Sunday, 21 August 2011
HANDBOOK OF THE BIRDS OF THE WORLD
Went to the bird fair yesterday with my shopping list consisting of one moth trap, Steve Howell's molt, sorting out a trip to China and getting the latest volumes of HBW (Handbook of the Birds of the World).
The final main volume of HBW will be available in November 2011 and will complete a project that published it's first volume in 1992. I guess really the HBW project started a lot earlier than that as in many ways this project is a summary of all the work of ornithology... ever. From Antiquity to now a journey of discovery has led us to the present . The amazing jouney was first started by the likes of Aristotle, and continued by figures such as Frederick II of Hohenstaufen during the middle ages, next William Turner and other figures of the Renaissance such as Ray and Willughby next Carl Linnaeus before the arrival of the great era of ornithologists including Naumann, Levaillant, Bewick, Montagu, Wilson, Bonelli, Pallas, Temminck, Bullock, Bonaparte, Savi, Nuttal, Swainson, Blyth and Swinhoe.

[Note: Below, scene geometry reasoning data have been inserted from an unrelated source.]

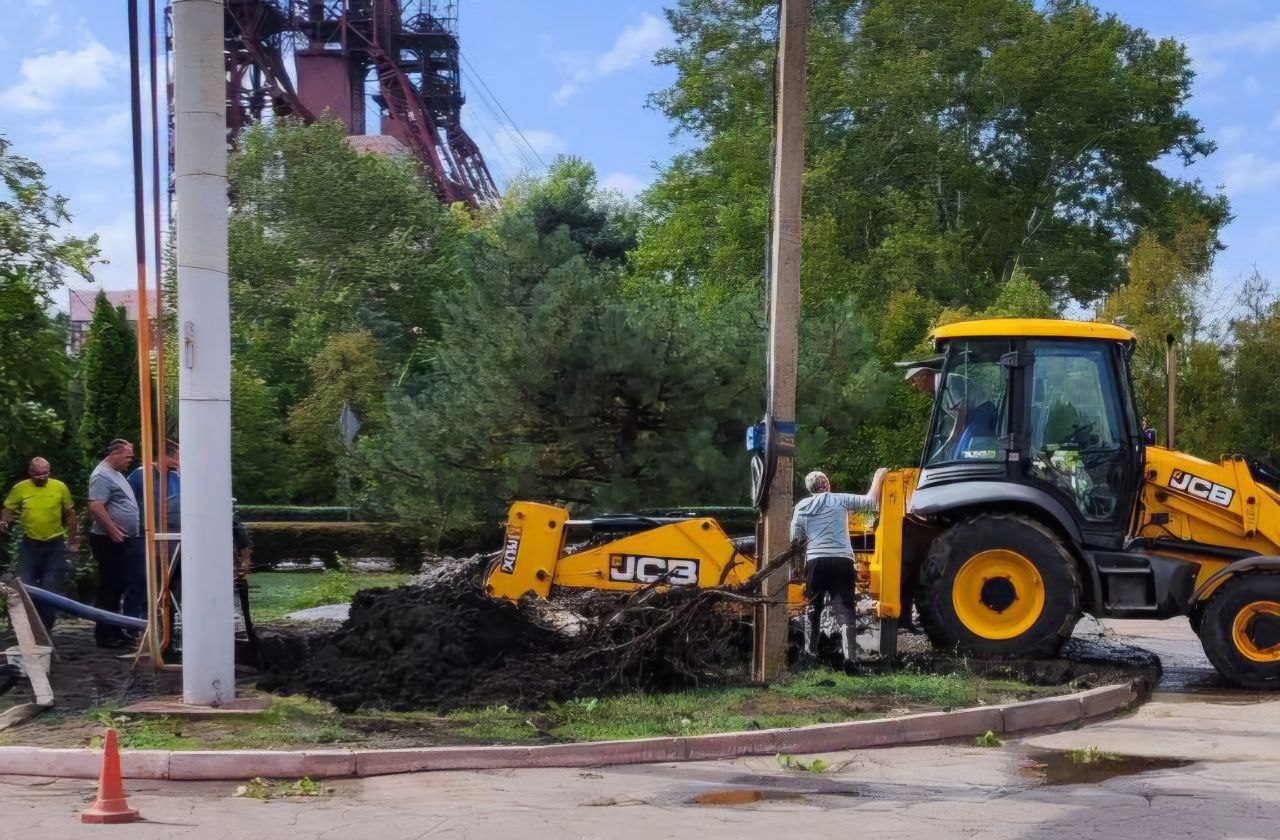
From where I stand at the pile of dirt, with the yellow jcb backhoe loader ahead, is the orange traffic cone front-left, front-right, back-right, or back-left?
back-right

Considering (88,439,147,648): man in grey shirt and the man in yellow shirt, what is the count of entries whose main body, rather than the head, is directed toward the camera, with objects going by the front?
1

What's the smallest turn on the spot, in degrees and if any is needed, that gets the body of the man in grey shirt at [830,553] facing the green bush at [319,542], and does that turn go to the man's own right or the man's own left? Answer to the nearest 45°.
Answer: approximately 45° to the man's own left

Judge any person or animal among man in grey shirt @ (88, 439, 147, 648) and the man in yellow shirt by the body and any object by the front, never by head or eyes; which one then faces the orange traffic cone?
the man in yellow shirt

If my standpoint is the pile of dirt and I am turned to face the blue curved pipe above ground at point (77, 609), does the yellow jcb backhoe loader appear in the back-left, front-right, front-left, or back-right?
back-right

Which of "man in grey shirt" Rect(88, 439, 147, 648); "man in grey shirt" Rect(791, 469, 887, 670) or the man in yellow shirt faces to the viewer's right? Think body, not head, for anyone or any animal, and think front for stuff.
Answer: "man in grey shirt" Rect(88, 439, 147, 648)

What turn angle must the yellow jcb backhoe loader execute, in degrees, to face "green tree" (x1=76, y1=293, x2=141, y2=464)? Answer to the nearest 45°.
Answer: approximately 135° to its left

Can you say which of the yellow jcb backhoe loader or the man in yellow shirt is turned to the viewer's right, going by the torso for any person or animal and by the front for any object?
the yellow jcb backhoe loader

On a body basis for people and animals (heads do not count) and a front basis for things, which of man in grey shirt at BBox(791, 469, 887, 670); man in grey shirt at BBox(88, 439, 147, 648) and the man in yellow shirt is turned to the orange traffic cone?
the man in yellow shirt

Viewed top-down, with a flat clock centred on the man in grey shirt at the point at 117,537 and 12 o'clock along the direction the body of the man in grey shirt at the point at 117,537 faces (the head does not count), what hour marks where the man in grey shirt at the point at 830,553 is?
the man in grey shirt at the point at 830,553 is roughly at 1 o'clock from the man in grey shirt at the point at 117,537.

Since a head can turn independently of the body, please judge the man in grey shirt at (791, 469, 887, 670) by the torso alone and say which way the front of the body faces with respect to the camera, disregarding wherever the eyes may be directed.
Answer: away from the camera
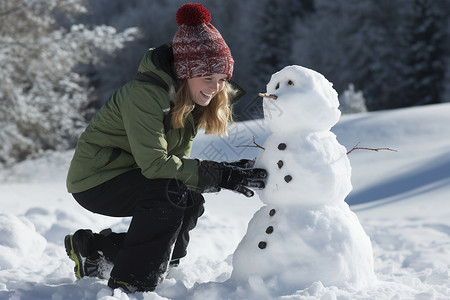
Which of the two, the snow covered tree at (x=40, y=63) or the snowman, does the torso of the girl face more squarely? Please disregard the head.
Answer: the snowman

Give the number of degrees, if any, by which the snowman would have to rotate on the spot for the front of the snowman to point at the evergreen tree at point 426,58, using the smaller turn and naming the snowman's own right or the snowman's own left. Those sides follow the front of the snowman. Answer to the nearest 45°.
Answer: approximately 135° to the snowman's own right

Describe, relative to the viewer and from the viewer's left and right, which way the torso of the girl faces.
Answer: facing to the right of the viewer

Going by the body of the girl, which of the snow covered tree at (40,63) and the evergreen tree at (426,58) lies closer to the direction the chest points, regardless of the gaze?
the evergreen tree

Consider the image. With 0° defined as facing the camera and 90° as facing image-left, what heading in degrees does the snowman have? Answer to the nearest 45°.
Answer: approximately 45°

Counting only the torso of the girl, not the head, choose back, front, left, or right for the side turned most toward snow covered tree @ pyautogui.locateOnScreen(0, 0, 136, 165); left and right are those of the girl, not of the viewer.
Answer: left

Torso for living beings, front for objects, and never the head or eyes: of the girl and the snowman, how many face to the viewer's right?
1

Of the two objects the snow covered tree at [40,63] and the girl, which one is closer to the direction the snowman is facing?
the girl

All these people (and many others) were involved in describing species, behaviour, distribution and ecology, collecting information, storing it in museums presenting it in journals and books and teaching it at the universities and academies. That took us towards the modern era where ever increasing numbers of people became involved in this journey and began to organise themselves into Ornithological societies and Organisations of ever increasing complexity such as the BOU, AOU RSPB, Birdlife International, the BTO and the Beddington Farm Bird Group :-).
So all this led us to the here and now with a very thorough knowledge of the birds on our planet including countless answers to the questions what, where, why and when- all incredibly condensed by an alliance of organisations and individuals and beautifully presented in the Handbook of the Birds of the World - a culmination of the most incredible journey, in my opinion, ever.
And it aint over yet- I suspect the best bit is yet to come.